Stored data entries
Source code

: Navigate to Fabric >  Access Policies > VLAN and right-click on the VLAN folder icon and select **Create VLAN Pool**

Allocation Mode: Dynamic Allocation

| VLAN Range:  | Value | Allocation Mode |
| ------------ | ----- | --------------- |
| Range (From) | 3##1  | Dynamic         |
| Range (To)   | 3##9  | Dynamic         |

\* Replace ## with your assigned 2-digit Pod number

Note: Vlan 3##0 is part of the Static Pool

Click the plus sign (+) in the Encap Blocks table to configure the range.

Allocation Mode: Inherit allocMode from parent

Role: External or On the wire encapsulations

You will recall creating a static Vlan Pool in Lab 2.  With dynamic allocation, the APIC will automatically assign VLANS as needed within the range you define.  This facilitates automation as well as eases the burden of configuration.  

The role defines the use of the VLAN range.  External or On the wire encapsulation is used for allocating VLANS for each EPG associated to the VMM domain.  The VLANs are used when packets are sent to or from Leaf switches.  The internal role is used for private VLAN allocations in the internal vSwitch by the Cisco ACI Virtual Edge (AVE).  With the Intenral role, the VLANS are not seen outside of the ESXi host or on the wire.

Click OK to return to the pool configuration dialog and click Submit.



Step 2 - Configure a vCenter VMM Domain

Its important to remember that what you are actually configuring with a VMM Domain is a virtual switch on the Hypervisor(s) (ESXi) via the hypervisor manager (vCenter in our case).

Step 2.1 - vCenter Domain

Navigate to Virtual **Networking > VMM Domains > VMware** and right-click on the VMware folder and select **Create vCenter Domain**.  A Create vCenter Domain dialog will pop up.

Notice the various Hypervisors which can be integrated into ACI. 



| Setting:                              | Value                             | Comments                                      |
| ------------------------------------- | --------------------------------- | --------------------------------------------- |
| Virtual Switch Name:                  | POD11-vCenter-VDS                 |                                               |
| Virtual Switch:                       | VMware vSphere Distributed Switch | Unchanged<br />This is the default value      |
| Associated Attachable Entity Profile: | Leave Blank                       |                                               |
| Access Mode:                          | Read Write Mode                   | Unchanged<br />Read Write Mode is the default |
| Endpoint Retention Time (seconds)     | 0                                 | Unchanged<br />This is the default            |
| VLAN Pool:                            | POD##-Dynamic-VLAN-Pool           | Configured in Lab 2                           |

Your objective –
Write out every line of the data above verbatim, without altering anything.

Response to the task –
Source code

: Navigate to Fabric >  Access Policies > VLAN and right-click on the VLAN folder icon and select **Create VLAN Pool**

Allocation Mode: Dynamic Allocation

| VLAN Range:  | Value | Allocation Mode |
| ------------ | ----- | --------------- |
| Range (From) | 3##1  | Dynamic         |
| Range (To)   | 3##9  | Dynamic         |

\* Replace ## with your assigned 2-digit Pod number

Note: Vlan 3##0 is part of the Static Pool

Click the plus sign (+) in the Encap Blocks table to configure the range.

Allocation Mode: Inherit allocMode from parent

Role: External or On the wire encapsulations

You will recall creating a static Vlan Pool in Lab 2.  With dynamic allocation, the APIC will automatically assign VLANS as needed within the range you define.  This facilitates automation as well as eases the burden of configuration.  

The role defines the use of the VLAN range.  External or On the wire encapsulation is used for allocating VLANS for each EPG associated to the VMM domain.  The VLANs are used when packets are sent to or from Leaf switches.  The internal role is used for private VLAN allocations in the internal vSwitch by the Cisco ACI Virtual Edge (AVE).  With the Intenral role, the VLANS are not seen outside of the ESXi host or on the wire.

Click OK to return to the pool configuration dialog and click Submit.



Step 2 - Configure a vCenter VMM Domain

Its important to remember that what you are actually configuring with a VMM Domain is a virtual switch on the Hypervisor(s) (ESXi) via the hypervisor manager (vCenter in our case).

Step 2.1 - vCenter Domain

Navigate to Virtual **Networking > VMM Domains > VMware** and right-click on the VMware folder and select **Create vCenter Domain**.  A Create vCenter Domain dialog will pop up.

Notice the various Hypervisors which can be integrated into ACI. 



| Setting:                              | Value                             | Comments                                      |
| ------------------------------------- | --------------------------------- | --------------------------------------------- |
| Virtual Switch Name:                  | POD11-vCenter-VDS                 |                                               |
| Virtual Switch:                       | VMware vSphere Distributed Switch | Unchanged<br />This is the default value      |
| Associated Attachable Entity Profile: | Leave Blank                       |                                               |
| Access Mode:                          | Read Write Mode                   | Unchanged<br />Read Write Mode is the default |
| Endpoint Retention Time (seconds)     | 0                                 | Unchanged<br />This is the default            |
| VLAN Pool:                            | POD##-Dynamic-VLAN-Pool           | Configured in Lab 2                           |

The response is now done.